** WHAT TO DO **
Could you copy word for word the lines of the material below, beginning at the line that contains "Tre, conduttore di" and stopping after the line that contains "bibliografie ecc."?
Top of DATA EXCERPTS
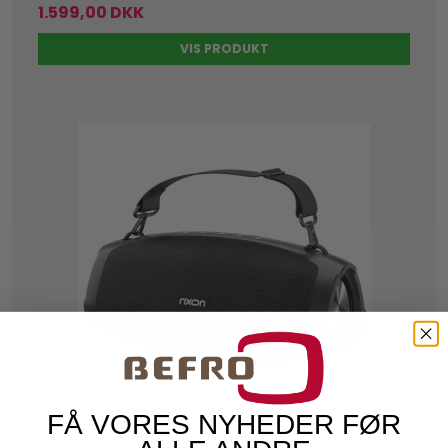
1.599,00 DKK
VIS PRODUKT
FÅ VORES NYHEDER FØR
Bottom of DATA EXCERPTS
Top of DATA EXCERPTS
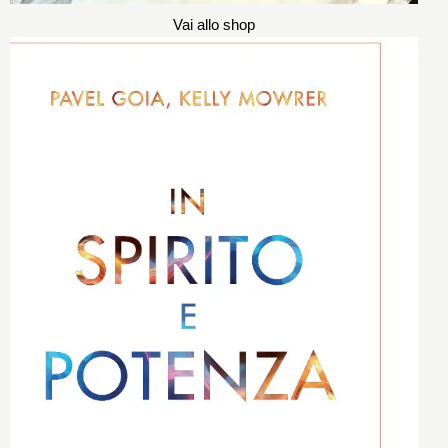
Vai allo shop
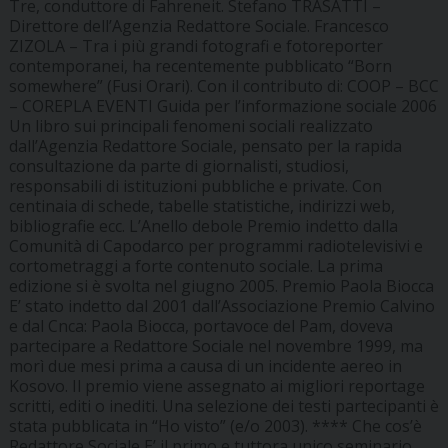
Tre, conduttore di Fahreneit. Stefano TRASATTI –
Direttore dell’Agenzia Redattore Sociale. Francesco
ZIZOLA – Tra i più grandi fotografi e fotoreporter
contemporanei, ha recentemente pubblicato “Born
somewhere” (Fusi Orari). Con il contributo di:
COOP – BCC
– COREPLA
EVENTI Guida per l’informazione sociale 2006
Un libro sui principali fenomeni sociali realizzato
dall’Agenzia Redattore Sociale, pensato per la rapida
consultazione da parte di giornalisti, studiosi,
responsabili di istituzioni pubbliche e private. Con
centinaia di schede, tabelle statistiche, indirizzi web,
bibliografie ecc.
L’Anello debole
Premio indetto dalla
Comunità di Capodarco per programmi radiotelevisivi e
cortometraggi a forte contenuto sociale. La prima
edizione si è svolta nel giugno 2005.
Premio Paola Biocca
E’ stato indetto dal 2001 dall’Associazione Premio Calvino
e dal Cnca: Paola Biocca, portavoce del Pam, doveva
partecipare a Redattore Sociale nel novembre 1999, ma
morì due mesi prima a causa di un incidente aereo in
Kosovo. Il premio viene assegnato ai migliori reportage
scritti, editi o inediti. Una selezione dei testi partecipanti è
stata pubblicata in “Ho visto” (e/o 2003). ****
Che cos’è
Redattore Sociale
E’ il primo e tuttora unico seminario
Bottom of DATA EXCERPTS
** EXPECTED OUTPUT **
Tre, conduttore di Fahreneit. Stefano TRASATTI –
Direttore dell’Agenzia Redattore Sociale. Francesco
ZIZOLA – Tra i più grandi fotografi e fotoreporter
contemporanei, ha recentemente pubblicato “Born
somewhere” (Fusi Orari). Con il contributo di:
COOP – BCC
– COREPLA
EVENTI Guida per l’informazione sociale 2006
Un libro sui principali fenomeni sociali realizzato
dall’Agenzia Redattore Sociale, pensato per la rapida
consultazione da parte di giornalisti, studiosi,
responsabili di istituzioni pubbliche e private. Con
centinaia di schede, tabelle statistiche, indirizzi web,
bibliografie ecc.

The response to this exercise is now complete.